MIDWEST CITY HEALTHCARE RESIDENCE
LOCATED: 8200 NATIONAL AVENUE, MIDWEST CITY, OK 73110
MIDWEST CITY HEALTHCARE RESIDENCE was cited by the DEPARTMENT OF HEALTH AND HUMAN SERVICES CENTERS FOR MEDICARE & MEDICAID SERVICES for the following deficiencies:
PLEASE NOTE: The following highlighted quoted text is only a portion of the full report/survey submitted by DEPARTMENT OF HEALTH AND HUMAN SERVICES CENTERS FOR MEDICARE & MEDICAID SERVICES. The full report/survey can be found here.
FACILITY FAILED TO GIVE RESIDENTS PROPER TREATMENT TO PREVENT NEW BED (PRESSURE) SORES OR HEAL EXISTING BED SORES.
LEVEL OF HARM –ACTUAL HARM
**NOTE- TERMS IN BRACKETS HAVE BEEN EDITED TO PROTECT CONFIDENTIALITY**
Based on observation, record review, staff and resident interviews, it was determined the facility failed to provide necessary care and services to prevent and/or promote healing of pressure ulcers for three (#49, 69 and #116) of five sampled residents who were reviewed for pressure ulcers.
The facility failed to:
~ Identify, assess, monitor, obtain orders for and provide treatment for one resident (#69). This resulted in actual harm for resident #69 when interventions were not implemented and the resident developed a new (facility acquired) stage II pressure ulcer; and
~ Implement the intervention of turning and re-positioning for one resident (#116) which resulted in actual harm when the status [REDACTED]. Both of these were facility acquired; and
~ Provide consistent measurements for one (#49) of five sampled residents who were reviewed for pressure ulcers. The assistant director of nursing (ADON) identified 11 residents with pressure ulcers.
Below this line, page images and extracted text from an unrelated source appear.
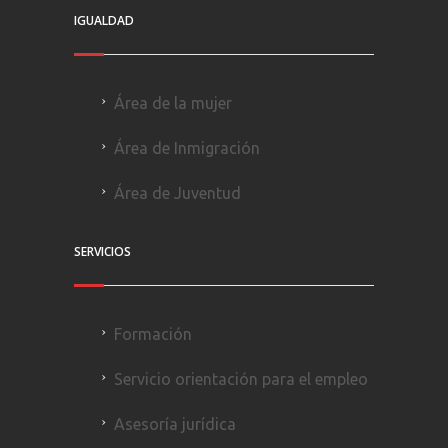
IGUALDAD
Área de la mujer
Área de Inmigración
Área de Juventud
SERVICIOS
Formación
Servicio orientación para el empleo
Asesoría jurídica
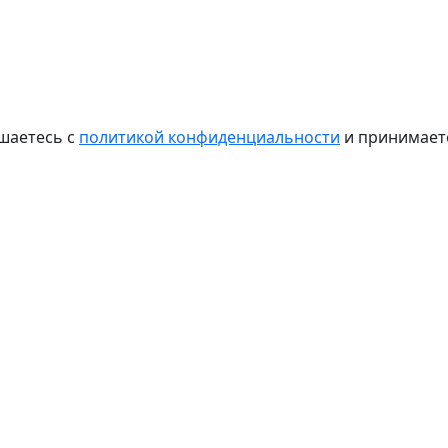
шаетесь с
политикой конфиденциальности
и принимае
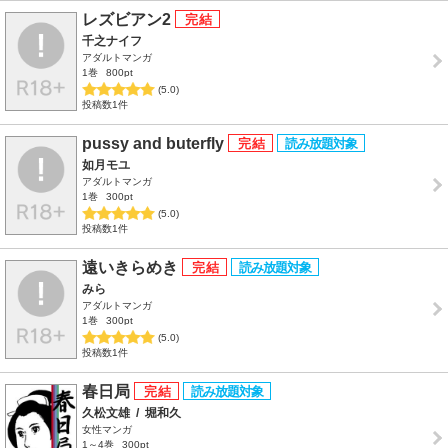
レズビアン2
千之ナイフ
アダルトマンガ
1巻
800pt
(5.0)
投稿数1件
pussy and buterfly
如月モユ
アダルトマンガ
1巻
300pt
(5.0)
投稿数1件
遠いきらめき
みら
アダルトマンガ
1巻
300pt
(5.0)
投稿数1件
春日局
久松文雄
/
堀和久
女性マンガ
1～4巻
300pt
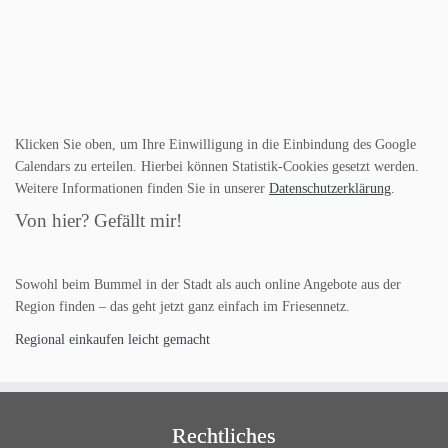
Klicken Sie oben, um Ihre Einwilligung in die Einbindung des Google
Calendars zu erteilen. Hierbei können Statistik-Cookies gesetzt werden.
Weitere Informationen finden Sie in unserer
Datenschutzerklärung
.
Von hier? Gefällt mir!
Sowohl beim Bummel in der Stadt als auch online Angebote aus der
Region finden – das geht jetzt ganz einfach im Friesennetz.
Regional einkaufen leicht gemacht
Rechtliches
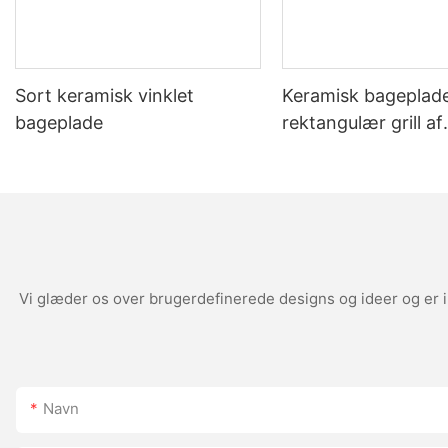
Sort keramisk vinklet
Keramisk bageplade
bageplade
rektangulær grill af
porcelæn med hån
Vi glæder os over brugerdefinerede designs og ideer og er i
Navn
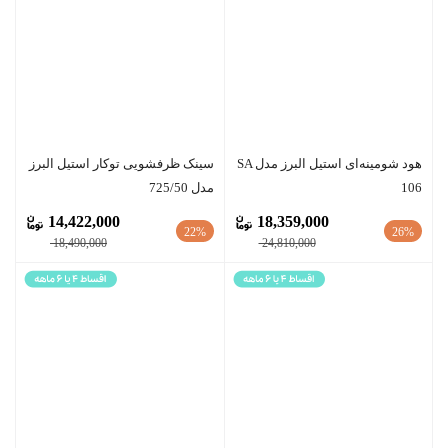
هود شومینه‌ای استیل البرز مدل SA
سينک ظرفشویی توکار استیل البرز
106
مدل 725/50
14,422,000
18,359,000
22%
26%
18,490,000
24,810,000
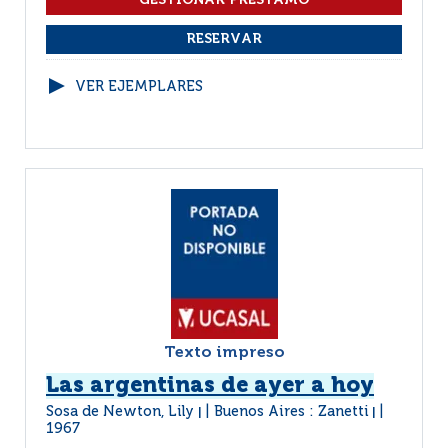
VER EJEMPLARES
Texto impreso
Las argentinas de ayer a hoy
Sosa de Newton, Lily
Buenos Aires : Zanetti
|
|
1967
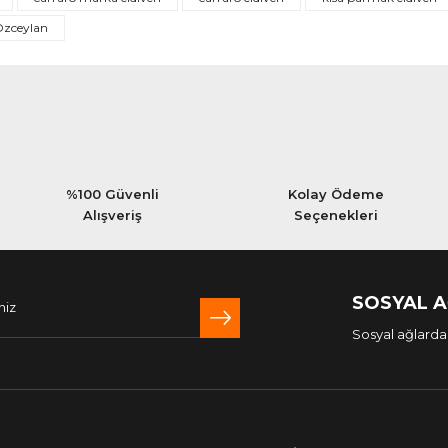
Yorum Yaz
zceylan
%100 Güvenli
Kolay Ödeme
Alışveriş
Seçenekleri
SOSYAL 
Sosyal ağlarda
At 10:05 a.m., the resident’s buttocks were observed with LPN #3 and CNA #12. The resident was rolled over to the left side. The resident was observed to have three pads under her which were saturated with dark yellow urine. The incontinent pads were noted to have a very strong urine odor.
The resident was observed to have an open area at her right buttock. The open area was observed to be bleeding. LPN #3 was asked what the area was. The LPN stated it looked like an abrasion to her. She stated there was currently an order for [REDACTED]. The LPN reported there was a wound care nurse who is no longer at the facility who provided all wound care. The LPN reported each charge nurse started performing wound care on their residents last week because the wound care nurse was no longer working for the facility.
The skin around the open area on the right buttock was observed to be bright pink. The surrounding skin on the buttock was white in color and macerated. When the LPN left the room to obtain a measuring tape, CNA #12 stated the open area on her buttock had been there for a couple of weeks. The CNA stated, I reported this area to the wound care nurse when I had first observed the open area.
At 2:08 p.m., the director of nursing (DON) was asked how long the resident had the open area on the right buttock. She stated there was no documentation in the record regarding how long the wound had been there.
The DON stated there was an order written [REDACTED]. She was asked if there was any other treatment ordered for this open area prior to today. The DON stated, No, I cannot say there were any other wound care orders.
Personal Note from NHA-Advocates: NHAA shares with all the families of loved ones who are confined to nursing homes the pain and anguish of putting them in the care of someone else. We expect our loved ones to be treated with dignity and honor in the homes we place them. We cannot emphasize enough to family members of nursing home residents; frequent visits are essential to our loved ones’ well-being and safety. This nursing home and many others across the country are cited for abuse and neglect.